DATA FOR THIS EXERCISE:
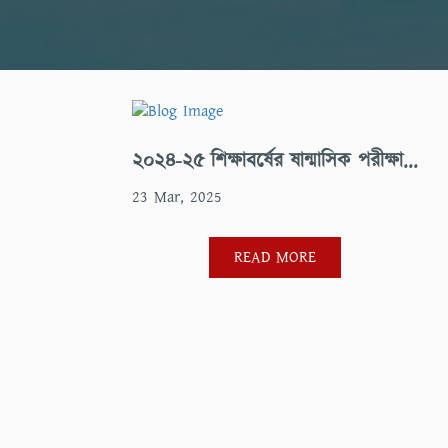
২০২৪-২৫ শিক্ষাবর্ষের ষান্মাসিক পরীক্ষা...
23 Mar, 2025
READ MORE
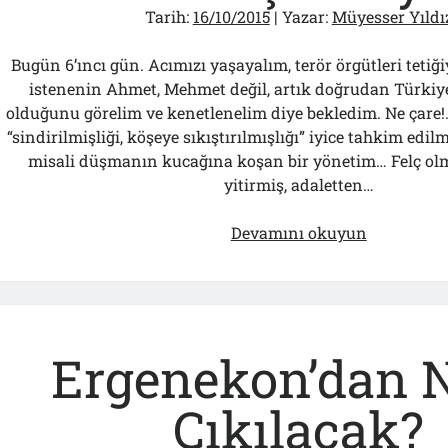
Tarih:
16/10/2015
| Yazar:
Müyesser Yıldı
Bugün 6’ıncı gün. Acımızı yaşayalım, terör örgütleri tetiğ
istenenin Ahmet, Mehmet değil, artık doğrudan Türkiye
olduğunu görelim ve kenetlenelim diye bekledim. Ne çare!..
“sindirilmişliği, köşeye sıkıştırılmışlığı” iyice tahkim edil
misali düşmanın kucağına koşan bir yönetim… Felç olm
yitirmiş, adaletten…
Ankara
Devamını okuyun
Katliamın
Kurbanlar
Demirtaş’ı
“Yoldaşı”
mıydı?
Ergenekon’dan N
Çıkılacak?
---
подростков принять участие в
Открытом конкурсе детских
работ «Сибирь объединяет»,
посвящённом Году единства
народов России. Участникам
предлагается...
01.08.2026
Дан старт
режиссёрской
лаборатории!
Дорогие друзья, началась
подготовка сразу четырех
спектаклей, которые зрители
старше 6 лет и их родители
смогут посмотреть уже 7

WHAT YOU HAVE TO DO: All that belongs in the answer is the run of lines above from the line containing "спектаклей, которые зрители" through the line containing "смогут посмотреть уже 7", exactly as written.

EXERCISE OUTPUT:
спектаклей, которые зрители
старше 6 лет и их родители
смогут посмотреть уже 7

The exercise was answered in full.